De acordo com os especialistas, as conclusões da investigação da Universidade de Oxford parecem oferecer as provas mais claras de que a aposta numa recuperação verde da crise consiste no melhor caminho para os governos numa perspectiva económica imediata, sem sequer ter em conta os enormes benefícios para a saúde pública, a resiliência climática e a estabilidade financeira, uma vez que os investidores procuram evitar activos irrecuperáveis em risco tendo em conta a transição para as zero emissões líquidas.

E, apesar de moroso, a proposta de um plano de recuperação da UE para fazer face à profunda recessão económica causada pela Covid-19 tem-se pautado também pela criação de um futuro sustentável. Ou seja, ao eleger a crise sanitária e as suas consequências económicas como a prioridade número um da União Europeia, o pacote de recuperação proposto pela Comissão Europeia visa relançar as economias tendo em conta uma abordagem não só social e digital, mas particularmente ecológica.

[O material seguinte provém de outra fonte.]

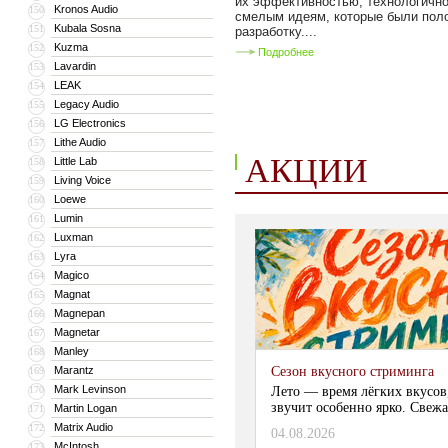
их эффективностью, технологичн
Kronos Audio
150
смелым идеям, которые были пол
Kubala Sosna
151
разработку....
Kuzma
152
Подробнее
Lavardin
153
LEAK
154
Legacy Audio
155
LG Electronics
156
Lithe Audio
157
АКЦИИ
Little Lab
158
Living Voice
159
Loewe
160
Lumin
161
Luxman
162
Lyra
163
Magico
164
Magnat
165
Magnepan
166
Magnetar
167
Manley
168
Marantz
Сезон вкусного стриминга
169
Mark Levinson
170
Лето — время лёгких вкусов
звучит особенно ярко. Свежа
Martin Logan
171
Matrix Audio
172
04.08.2026
McIntosh
173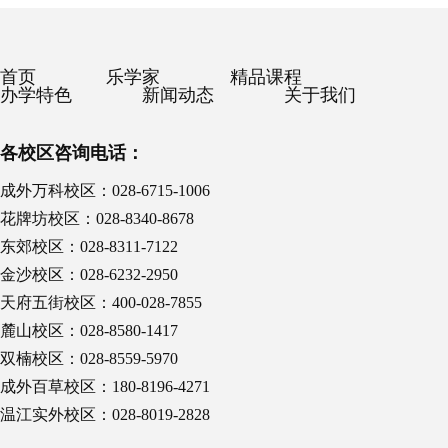
首页
乐学家
精品课程
办学特色
新闻动态
关于我们
各校区咨询电话：
成外万科校区：028-6715-1006
花牌坊校区：028-8340-8678
东郊校区：028-8311-7122
金沙校区：028-6232-2950
天府五街校区：400-028-7855
麓山校区：028-8580-1417
双楠校区：028-8559-5970
成外百草校区：180-8196-4271
温江实外校区：028-8019-2828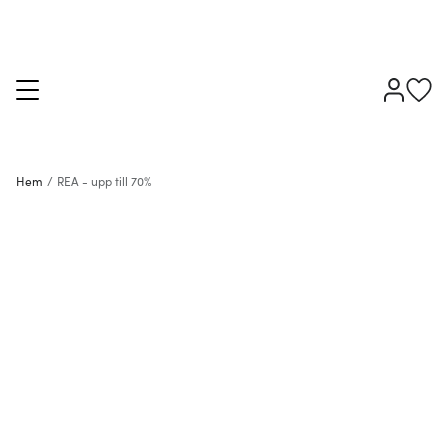
Hem
/
REA - upp till 70%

A 27 de Maio último, foi revelado aquele que já é considerado como o maior pacote de estímulo “verde” da história.”Trata-se de todos nós e é muito maior do que qualquer um de nós”, anunciou Ursula von der Leyen, a Presidente da Comissão Europeia, quando disse aos deputados ao Parlamento Europeu o que estava previsto. “Este é o momento da Europa”, afirmou.

A proposta da Comissão de um plano de estímulo económico no valor de 750 mil milhões de euros, a par da revisão da proposta do orçamento de longo prazo da UE para 2021-2027, surgem após os apelos do Parlamento Europeu à disponibilização de um pacote maciço de recuperação e reconstrução, com o Pacto Ecológico no seu centro e com vista a estimular a economia e o combate às alterações climáticas .A proposta, intitulada “Next Generation EU“, pretende mitigar o impacto da pandemia e viabilizar um futuro mais sustentável. Adicionalmente, a Comissão propôs ainda que 25% do orçamento da UE para 2021-2027 fosse utilizado para a acção climática.

De regresso ao estudo publicado pela Universidade de Oxford, e dado que a Covid-19 desencadeou grandes mudanças nos comportamentos individuais, nas práticas sociais, no papel dos governos e na economia e também nas relações entre os países, quais destas alterações terão consequências mais duradouras e quais as principais implicações climáticas?

Para os economistas responsáveis, com a reabertura das economias – e mesmo que em alguns casos se possa esperar um regresso à normalidade pré-crise – no geral, o comportamento irá mudar permanentemente. A título de exemplo, estima-se que até um terço da mão-de-obra mundial possa manter o trabalho remoto e, no que diz respeita a um dos sectores mais violentamente afectado – o da aviação – que as viagens de negócios sejam suprimidas na sua quase totalidade (pelo menos nos tempos mais próximos),com o número de voos e passageiros a regressar aos valores anteriores à crise a um ritmo preocupantemente lento.

O estudo sublinha também que as despesas de recuperação pós-crise oferecem uma oportunidade para incorporar comportamentos climáticos positivos, através do apoio ao teletrabalho, à conectividade em banda larga de alta velocidade e à eficiência energética residencial.

À laia de conclusão, o estudo defende que, à medida que se transitar da fase de resgate para a fase de recuperação, os decisores políticos terão a oportunidade de investir em activos produtivos a longo prazo, aproveitando já as mudanças de hábitos e comportamentos em curso. E, memo com o adiamento da COP 26 para 2021, é cada vez mais provável que os pacotes de recuperação sejam avaliados de acordo com o seu impacto climático e com as contribuições para o Acordo de Paris.

Uma vez que os governos analisam os destroços económicos deixados pela crise do coronavírus e ponderam os seus próximos passos para combater a pandemia e estimular um regresso tão rápido quanto possível à prosperidade relativa, os resultados deste extenso estudo oferecem provas claras de que a economia verde oferece o melhor caminho para sair da recessão. Os instrumentos económicos e o apoio público a esta acção estão a ser postos em prática. Resta saber se os governos cumprirão a sua parte.